Выбрать главу

В последние недели это случается намного реже, и совсем скоро она отпустит Джаспера. Он уйдет туда, где ему надлежит быть, присоединится к цирку на чердаке. Присоединится к Сэту Сайксу и пьяному Кэшу Перкинсу и всем героям, когда-либо погибшим за то, что было им дорого, к старому Лему Лавхарту, который лежал в сумерках и слушал птичьи трели, а потом с него снял скальп чикасо, к Саймону Лавхарту, чья правда заключалась в ране и молитвеннике, к Люси Болтон Лавхарт с ее любимым коварным сердцем и к котенку, вышвырнутому маленькой Люси Болтон из окна на кирпичи, к отмывшимся от крови наконечникам и полинявшему полковому знамени Саймона Лавхарта, к песне «Пусть приступят к нам воды…», которую пели при крещении, и к той, которую пели на площади в день перемирия в 1918 году, к раскрашенным деревянным зверям, зловещему шпрехшталмейстеру, голубоглазой девочке-акробатке в легкомысленной юбочке и всему, чем жил Бардсвилл, в чем он находил смысл жизни и с чем умирал. Там Джаспер будет дома.

Ежевичная зима

Посвящается Джозефу Уоррену и Дагмар Бич

Был июнь, и уже начало девятого утра, но в гостиной топился большой каменной кладки камин, топился вполсилы — всего несколько чурок. Я стоял у огня, почти влез в дымоход, босые ноги гладили теплый камень. Я смаковал жар кожа голых ног дубела, стягивалась, зудела — и кричал матери, которая возилась где-то на кухне или в столовой:

— Июнь ведь, зачем их надевать!

— Ты их наденешь, иначе не выйдешь, — откликалась она.

Я пытался определить меру властности и твердости в ее голосе, но на таком расстоянии это было трудно. Я пытался разобраться в ее голосе и думал, как глупо было с моей стороны пойти через заднюю дверь и попасться ей на глаза босым. Пойди я через главную или боковую — она бы ничего не узнала, до обеда по крайней мере, а к тому времени полдня бы уже прошло, я бы и ферму всю успел обследовать — как там, после грозы? — и к ручью сбегать разлив посмотреть. Но я даже представить себе не мог, что мне когда-нибудь запретят ходить босиком в июне, пусть даже холод и половодье.

В июне, сколько я помнил, никогда мне этого не запрещали, а то, что помнится в девять лет, кажется незыблемым: тогда все помнится, все важно, широко и полнокровно и наполняет Время, все прочно, так что можно ходить и ходить, словно вокруг дерева, и смотреть.
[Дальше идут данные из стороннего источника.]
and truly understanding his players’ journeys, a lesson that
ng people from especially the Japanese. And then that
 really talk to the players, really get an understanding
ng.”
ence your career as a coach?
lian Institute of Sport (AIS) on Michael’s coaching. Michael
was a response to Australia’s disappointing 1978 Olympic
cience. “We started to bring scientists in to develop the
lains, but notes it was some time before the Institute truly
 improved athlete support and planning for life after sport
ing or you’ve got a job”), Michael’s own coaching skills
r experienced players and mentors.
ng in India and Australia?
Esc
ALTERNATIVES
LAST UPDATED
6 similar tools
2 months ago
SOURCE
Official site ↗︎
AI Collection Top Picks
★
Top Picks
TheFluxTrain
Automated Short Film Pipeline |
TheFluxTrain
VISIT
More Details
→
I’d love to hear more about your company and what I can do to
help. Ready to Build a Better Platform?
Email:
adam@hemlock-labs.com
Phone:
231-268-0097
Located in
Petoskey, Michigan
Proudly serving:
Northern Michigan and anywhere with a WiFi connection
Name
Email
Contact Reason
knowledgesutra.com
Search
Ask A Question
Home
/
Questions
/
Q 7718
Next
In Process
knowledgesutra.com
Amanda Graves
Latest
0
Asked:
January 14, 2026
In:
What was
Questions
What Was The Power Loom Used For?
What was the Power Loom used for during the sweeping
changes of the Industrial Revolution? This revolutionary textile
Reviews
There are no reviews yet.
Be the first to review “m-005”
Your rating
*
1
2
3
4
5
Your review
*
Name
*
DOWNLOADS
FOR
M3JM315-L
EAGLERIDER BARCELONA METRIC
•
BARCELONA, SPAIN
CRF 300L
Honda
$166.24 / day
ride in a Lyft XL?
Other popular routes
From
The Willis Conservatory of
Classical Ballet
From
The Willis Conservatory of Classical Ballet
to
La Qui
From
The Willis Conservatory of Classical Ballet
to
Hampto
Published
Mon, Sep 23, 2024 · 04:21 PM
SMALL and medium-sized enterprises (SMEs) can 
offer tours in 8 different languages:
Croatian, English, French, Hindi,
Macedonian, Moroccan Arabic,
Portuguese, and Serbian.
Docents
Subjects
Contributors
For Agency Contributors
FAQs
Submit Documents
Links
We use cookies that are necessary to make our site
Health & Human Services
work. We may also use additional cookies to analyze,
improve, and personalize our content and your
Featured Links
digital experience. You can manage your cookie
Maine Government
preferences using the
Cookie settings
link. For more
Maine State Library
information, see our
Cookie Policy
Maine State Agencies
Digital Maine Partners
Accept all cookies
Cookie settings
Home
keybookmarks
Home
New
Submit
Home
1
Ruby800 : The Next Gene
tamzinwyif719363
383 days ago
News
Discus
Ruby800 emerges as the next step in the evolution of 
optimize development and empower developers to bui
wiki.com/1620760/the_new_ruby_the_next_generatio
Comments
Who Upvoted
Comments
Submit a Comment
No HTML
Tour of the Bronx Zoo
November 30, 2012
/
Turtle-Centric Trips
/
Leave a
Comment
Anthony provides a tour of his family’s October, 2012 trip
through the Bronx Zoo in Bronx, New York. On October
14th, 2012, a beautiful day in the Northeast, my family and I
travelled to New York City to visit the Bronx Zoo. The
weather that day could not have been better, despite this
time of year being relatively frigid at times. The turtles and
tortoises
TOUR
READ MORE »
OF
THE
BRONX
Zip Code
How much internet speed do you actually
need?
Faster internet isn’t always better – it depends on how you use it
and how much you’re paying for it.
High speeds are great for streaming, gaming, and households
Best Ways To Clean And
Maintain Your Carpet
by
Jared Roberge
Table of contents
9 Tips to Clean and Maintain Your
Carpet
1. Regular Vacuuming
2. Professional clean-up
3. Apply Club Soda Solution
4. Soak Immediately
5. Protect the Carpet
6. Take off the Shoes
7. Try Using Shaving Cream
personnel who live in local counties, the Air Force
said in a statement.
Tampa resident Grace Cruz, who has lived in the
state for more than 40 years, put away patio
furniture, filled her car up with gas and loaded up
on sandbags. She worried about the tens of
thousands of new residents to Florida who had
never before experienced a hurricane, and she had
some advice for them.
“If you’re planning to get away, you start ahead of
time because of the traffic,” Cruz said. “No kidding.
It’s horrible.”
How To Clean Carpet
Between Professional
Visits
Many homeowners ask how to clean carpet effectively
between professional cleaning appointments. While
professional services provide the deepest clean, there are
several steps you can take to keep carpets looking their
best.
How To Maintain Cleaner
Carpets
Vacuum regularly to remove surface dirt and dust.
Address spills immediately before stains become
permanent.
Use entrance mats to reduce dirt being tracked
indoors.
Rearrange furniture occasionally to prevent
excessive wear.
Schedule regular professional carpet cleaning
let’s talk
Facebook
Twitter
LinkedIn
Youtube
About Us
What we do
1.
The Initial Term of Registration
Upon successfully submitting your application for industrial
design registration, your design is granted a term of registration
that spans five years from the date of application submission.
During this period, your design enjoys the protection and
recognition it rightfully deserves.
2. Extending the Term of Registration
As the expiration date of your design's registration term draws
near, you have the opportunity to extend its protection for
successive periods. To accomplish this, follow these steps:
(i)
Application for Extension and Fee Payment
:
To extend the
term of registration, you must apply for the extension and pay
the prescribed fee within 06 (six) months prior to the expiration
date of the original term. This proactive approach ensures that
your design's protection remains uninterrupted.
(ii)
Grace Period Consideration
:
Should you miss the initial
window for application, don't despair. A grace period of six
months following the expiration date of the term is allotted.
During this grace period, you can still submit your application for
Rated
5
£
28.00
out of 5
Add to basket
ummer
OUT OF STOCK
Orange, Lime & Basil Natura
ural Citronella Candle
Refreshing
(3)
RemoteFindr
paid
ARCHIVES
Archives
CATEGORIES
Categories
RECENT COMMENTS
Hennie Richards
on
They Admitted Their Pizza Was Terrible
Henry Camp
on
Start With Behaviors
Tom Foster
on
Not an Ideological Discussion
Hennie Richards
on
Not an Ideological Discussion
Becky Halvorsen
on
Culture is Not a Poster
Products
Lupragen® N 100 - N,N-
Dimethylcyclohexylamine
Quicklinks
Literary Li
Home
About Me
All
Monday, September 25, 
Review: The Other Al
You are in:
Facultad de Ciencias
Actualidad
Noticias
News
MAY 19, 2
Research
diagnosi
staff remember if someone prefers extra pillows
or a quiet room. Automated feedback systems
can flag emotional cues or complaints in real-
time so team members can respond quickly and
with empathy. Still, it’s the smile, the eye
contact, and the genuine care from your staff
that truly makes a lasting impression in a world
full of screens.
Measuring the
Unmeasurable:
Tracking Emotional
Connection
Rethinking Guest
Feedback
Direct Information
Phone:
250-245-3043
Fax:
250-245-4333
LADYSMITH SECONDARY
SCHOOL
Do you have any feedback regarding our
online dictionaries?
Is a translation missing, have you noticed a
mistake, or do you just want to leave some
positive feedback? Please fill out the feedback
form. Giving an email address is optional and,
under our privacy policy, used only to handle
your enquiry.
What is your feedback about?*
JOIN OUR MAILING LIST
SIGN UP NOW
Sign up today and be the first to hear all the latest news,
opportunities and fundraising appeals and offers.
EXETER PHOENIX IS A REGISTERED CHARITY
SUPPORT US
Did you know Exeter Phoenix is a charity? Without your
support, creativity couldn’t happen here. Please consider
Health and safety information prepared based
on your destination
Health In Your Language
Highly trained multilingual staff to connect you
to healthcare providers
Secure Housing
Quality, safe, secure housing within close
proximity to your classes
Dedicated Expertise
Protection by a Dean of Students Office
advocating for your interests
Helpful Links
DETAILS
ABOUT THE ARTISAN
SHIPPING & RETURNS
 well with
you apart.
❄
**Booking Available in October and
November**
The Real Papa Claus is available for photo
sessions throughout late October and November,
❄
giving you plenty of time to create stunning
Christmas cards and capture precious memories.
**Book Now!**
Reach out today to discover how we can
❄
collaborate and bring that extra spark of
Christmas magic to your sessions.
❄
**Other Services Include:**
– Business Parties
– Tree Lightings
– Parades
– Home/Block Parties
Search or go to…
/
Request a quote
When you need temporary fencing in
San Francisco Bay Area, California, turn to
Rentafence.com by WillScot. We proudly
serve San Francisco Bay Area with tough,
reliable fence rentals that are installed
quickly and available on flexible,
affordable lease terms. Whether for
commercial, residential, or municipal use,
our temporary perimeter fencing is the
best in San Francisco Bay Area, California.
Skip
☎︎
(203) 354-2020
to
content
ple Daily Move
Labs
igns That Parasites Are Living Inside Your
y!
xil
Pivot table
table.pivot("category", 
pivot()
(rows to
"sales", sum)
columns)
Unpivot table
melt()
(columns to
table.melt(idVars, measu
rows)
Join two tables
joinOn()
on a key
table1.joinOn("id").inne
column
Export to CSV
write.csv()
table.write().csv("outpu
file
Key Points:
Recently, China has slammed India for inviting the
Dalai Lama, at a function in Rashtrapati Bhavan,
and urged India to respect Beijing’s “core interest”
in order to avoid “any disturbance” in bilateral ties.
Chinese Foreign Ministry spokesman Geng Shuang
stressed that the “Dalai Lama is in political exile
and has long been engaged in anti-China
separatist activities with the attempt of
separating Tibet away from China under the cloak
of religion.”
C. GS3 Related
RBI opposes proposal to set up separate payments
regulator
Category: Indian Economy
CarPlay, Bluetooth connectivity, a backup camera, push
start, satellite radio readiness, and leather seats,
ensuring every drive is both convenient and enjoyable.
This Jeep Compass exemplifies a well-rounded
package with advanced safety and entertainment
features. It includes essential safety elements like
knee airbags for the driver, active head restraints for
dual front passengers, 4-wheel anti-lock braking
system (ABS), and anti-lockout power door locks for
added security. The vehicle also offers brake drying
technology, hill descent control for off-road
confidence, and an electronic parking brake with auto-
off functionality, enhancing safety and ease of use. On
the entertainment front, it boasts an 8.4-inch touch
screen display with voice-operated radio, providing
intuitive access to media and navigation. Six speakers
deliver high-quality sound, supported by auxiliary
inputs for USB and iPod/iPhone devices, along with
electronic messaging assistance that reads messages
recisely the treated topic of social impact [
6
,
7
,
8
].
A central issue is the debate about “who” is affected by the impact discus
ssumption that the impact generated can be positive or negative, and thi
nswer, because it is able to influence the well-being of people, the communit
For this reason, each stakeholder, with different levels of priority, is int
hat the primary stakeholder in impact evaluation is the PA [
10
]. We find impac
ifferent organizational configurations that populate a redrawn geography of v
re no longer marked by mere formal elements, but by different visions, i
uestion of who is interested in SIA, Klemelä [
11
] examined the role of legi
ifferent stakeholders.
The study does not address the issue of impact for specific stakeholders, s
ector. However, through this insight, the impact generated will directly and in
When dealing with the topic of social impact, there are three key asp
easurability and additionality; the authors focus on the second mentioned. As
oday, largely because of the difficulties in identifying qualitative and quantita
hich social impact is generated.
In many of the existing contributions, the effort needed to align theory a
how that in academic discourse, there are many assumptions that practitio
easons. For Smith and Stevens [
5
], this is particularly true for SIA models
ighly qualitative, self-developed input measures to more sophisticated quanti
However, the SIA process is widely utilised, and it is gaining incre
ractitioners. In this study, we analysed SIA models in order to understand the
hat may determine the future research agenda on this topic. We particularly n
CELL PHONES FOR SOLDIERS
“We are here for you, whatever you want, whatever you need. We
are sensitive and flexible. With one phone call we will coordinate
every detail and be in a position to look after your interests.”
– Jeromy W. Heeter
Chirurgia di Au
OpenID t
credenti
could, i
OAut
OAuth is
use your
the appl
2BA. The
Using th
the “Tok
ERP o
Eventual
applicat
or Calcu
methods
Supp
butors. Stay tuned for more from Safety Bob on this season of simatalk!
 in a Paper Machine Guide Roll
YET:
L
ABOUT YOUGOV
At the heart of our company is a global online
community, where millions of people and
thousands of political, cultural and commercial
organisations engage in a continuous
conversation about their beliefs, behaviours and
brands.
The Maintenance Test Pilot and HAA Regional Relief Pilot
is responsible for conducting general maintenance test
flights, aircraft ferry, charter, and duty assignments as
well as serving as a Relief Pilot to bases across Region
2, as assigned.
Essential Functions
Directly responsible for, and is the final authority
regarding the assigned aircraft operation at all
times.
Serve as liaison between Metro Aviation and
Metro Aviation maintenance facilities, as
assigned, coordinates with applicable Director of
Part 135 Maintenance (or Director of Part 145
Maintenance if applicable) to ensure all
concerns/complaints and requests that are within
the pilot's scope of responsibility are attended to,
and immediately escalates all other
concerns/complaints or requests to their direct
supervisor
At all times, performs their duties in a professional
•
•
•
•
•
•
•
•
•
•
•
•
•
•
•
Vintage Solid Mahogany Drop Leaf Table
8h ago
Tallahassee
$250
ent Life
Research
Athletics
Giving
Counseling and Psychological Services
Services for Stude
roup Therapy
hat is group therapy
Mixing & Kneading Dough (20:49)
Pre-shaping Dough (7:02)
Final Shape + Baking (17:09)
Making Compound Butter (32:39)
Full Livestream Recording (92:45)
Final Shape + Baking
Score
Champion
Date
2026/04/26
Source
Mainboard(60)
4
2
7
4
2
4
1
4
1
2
И хотя осознаешь, что время идет, но не знаешь, что такое Время. Время для тебя не то что уходит, утекает, выветривается, но то, в чем прорастают вещи, и когда что-нибудь случается, это входит в плоть Времени, укореняется в нем и стоит прочно, как дерево, и можно ходить вокруг и смотреть. Движение есть, но это не движение Времени, а только спокойный ветер, и он колышет листья на дереве, живом и прочном. В девять лет ты знаешь, что есть что-то, чего ты не знаешь, но знаешь и то, что уж если ты что-то знаешь — это навсегда. Ты знаешь, откуда это взялось, и знаешь, что в июне можно ходить босиком. И не понимаешь, когда этот голос откуда-то из столовой тебе говорит, что нельзя босиком за дверь — бежать смотреть, как там дела, скользить ступней по мокрой знобкой траве и, впечатав четкий след в мягкое масло краснозема, стоять над ним в раздумье, как будто далеко-далеко, на утреннем сверкающем берегу моря, нечаянно набрел на одинокий след. Морского берега ты никогда не видел, но в книге читал и помнишь, как там было про след.

Но голос умолк, а слова остались, и я с ненавистью взглянул на черные носки и стоптанные коричневые ботинки, перекочевавшие из моего шкафа на коврик перед камином.

— Июнь ведь! — крикнул я и выждал.

— Да, июнь, — издалека принес голос, — и ежевичная зима.

Я поднял было голову, чтобы возразить, чтобы еще раз снять пробу с этого голоса, и вдруг увидел человека.

Камин находился в конце гостиной, так как трубы в фермерских домах в Теннесси обычно ставили над щипцом сзади. По обе стороны трубы было по окошку. Из северного окошка я и увидел этого человека. И когда я этого человека увидел, я не крикнул еще раз, как собирался, но, захваченный странностью картины, стал следить, как он идет по тропе вдоль опушки.